In terms of margins, the Space segment had a very poor finishing quarter. I mentioned before a reduction in profitability on long-term contracts in excess of $1 million. That, coupled with the much-reduced sales volume in the quarter, had the result that margins on $22.8 million in sales were only 5.5%. As a result, our year-end margins for the segment came in at 11.5% on $107 million in sales vs. the 12.4% we had been targeting.
Whereas the space business was a disappointment in the fourth quarter, the industrial business actually came out pretty well. Sales of $66.1 million were down less than 1% from the comparable quarter last year, and this was the best sales quarter that we’ve had so far this year.
We are getting a lot of help from the stronger Euro. The impact, comparing this fourth quarter to the same quarter a year ago, was about $3 million. Said otherwise, in terms of constant currency, fourth quarter sales this year were down 5% from last year but slightly higher than the average of the first three quarters of this year.
Sales in almost all of our product lines reflect the strengthening Euro. We also had real sales growth of $2 million as a result of our acquisition of TSS, a Japanese servovalve company, and increased sales of $2.4 million in the quarter in industrial equipment sold on military vehicles. All of our sales increases, however, were offset by a reduction of over $5 million in turbine control products, and a reduction, quarter to quarter, of almost $4 million in the motion simulator business. Our sales of controls for flight training simulators are down substantially. Customers are delivering at rates much lower than last year, and they also find themselves well stocked with inventory of our product. In addition, we’re seeing almost no activity in the entertainment simulator business. The only sales of electric simulators in this quarter were to the training market.
Margins for the quarter, at 5.6%, were not great, but they were substantially up from last quarter’s 3.3%, supporting our belief that we’re on the mend. We’ve discussed before the fact that we have a number of product improvements and cost reduction initiatives underway in our Industrial segment that will have an increasing effect as we move into “03, and we’re beginning to see some of that margin improvement even in this fourth quarter.
For the year, industrial sales of $253 million were down a little over 3% from last year’s $261 million. The favorable currency effect for the year was not as dramatic as it was in the fourth quarter. It was less than $2 million. Over the year period, the strengthening Euro was offset to some degree by the movement of the Yen. In constant currencies, our sales would have been around $251 million, and about 5% less than last year.

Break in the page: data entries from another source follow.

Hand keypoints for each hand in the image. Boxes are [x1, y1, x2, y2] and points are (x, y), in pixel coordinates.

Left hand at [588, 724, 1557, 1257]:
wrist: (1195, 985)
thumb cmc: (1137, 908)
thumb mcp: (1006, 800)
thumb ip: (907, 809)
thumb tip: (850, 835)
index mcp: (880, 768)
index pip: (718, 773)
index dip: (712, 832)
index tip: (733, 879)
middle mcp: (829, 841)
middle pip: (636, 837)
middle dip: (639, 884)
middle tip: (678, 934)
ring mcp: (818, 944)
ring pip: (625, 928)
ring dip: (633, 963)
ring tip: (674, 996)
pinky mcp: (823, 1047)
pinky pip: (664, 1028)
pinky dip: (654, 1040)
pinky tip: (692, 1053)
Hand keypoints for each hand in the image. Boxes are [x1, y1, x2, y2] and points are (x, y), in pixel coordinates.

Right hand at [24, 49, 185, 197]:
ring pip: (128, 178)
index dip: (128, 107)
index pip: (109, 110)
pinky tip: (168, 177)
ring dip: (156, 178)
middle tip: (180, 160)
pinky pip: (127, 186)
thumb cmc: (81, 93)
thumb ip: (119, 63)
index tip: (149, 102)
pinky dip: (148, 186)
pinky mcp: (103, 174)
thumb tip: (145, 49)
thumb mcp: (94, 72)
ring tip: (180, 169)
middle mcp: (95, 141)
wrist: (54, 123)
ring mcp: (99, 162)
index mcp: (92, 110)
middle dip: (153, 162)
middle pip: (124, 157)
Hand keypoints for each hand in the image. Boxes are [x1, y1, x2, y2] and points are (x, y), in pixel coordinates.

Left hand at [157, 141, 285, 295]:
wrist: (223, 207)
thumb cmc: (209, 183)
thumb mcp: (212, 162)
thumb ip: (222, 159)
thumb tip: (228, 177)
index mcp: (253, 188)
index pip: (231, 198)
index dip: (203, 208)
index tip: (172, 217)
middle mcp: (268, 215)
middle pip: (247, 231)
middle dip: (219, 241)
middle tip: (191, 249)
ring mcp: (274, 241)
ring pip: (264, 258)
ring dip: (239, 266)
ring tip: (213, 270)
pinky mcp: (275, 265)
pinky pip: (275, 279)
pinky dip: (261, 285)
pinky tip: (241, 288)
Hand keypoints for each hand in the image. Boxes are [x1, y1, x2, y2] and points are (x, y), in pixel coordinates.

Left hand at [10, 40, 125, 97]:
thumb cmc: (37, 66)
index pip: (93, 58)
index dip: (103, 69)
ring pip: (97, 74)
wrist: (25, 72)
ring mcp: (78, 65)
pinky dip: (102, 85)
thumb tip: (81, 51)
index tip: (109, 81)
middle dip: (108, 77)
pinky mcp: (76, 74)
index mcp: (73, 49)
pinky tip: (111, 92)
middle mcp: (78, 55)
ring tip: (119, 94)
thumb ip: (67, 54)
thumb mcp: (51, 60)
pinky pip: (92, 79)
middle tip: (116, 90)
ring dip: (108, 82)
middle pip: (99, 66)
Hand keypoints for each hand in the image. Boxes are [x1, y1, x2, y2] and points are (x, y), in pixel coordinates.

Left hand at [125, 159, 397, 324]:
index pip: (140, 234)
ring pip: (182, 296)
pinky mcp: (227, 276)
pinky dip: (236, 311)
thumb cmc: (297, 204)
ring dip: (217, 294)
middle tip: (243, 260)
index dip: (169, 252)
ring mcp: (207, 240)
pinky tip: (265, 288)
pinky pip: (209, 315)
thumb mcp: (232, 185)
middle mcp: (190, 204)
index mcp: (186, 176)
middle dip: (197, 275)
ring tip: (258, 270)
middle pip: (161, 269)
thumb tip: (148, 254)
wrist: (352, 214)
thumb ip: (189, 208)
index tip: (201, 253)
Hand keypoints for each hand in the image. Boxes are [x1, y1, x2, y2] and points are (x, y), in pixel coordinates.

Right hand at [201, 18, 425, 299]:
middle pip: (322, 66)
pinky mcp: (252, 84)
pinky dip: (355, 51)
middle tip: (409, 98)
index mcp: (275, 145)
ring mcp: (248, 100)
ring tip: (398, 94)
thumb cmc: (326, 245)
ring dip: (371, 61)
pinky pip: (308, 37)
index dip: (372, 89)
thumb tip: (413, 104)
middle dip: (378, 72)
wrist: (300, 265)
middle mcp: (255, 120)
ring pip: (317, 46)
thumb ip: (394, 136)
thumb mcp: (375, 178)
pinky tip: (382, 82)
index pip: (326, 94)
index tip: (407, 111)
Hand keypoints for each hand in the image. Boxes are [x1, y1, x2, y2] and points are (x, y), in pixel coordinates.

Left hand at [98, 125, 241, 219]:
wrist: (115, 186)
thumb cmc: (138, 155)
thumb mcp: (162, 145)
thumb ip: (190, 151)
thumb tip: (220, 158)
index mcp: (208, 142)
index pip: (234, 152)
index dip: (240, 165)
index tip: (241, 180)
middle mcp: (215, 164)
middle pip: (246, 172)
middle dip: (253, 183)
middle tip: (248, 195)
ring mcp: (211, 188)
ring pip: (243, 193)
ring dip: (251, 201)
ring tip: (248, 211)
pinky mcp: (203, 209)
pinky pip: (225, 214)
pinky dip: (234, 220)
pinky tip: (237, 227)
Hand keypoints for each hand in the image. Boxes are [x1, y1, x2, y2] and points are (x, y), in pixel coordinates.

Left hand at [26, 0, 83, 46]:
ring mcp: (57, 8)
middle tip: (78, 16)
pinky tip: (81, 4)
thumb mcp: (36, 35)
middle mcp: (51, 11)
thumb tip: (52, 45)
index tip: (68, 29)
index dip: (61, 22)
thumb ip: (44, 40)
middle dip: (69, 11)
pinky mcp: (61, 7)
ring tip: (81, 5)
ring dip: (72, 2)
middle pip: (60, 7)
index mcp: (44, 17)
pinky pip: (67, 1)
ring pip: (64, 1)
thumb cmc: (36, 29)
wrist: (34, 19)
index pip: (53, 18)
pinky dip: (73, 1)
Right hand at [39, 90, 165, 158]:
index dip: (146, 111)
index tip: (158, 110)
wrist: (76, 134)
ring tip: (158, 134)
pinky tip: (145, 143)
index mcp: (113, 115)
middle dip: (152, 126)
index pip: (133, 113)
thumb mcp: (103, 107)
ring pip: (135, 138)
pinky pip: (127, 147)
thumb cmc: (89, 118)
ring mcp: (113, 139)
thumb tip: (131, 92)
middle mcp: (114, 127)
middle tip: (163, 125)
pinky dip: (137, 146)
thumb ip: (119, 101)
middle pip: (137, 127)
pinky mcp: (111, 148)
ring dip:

As was the case in the quarter, for the year as a whole, we have some areas where we had nice sales increases. Controls on military vehicles went from $14 million to $25 million, an increase of $11 million. In addition, we had $4 million of sales from our TSS acquisition in Japan, spread over a number of different product lines. However, taking the year as a whole, our overall sales declined by $9 million on the basis of our experience in plastics, turbines and flight simulators.
For the year, our margins turned out to be a disappointing 5.5%, down from 9.1% in ’01, and historical levels in the 10% - 11% range. We believe that we have improvement efforts in work which will bring our Industrial margins up substantially in fiscal ‘03.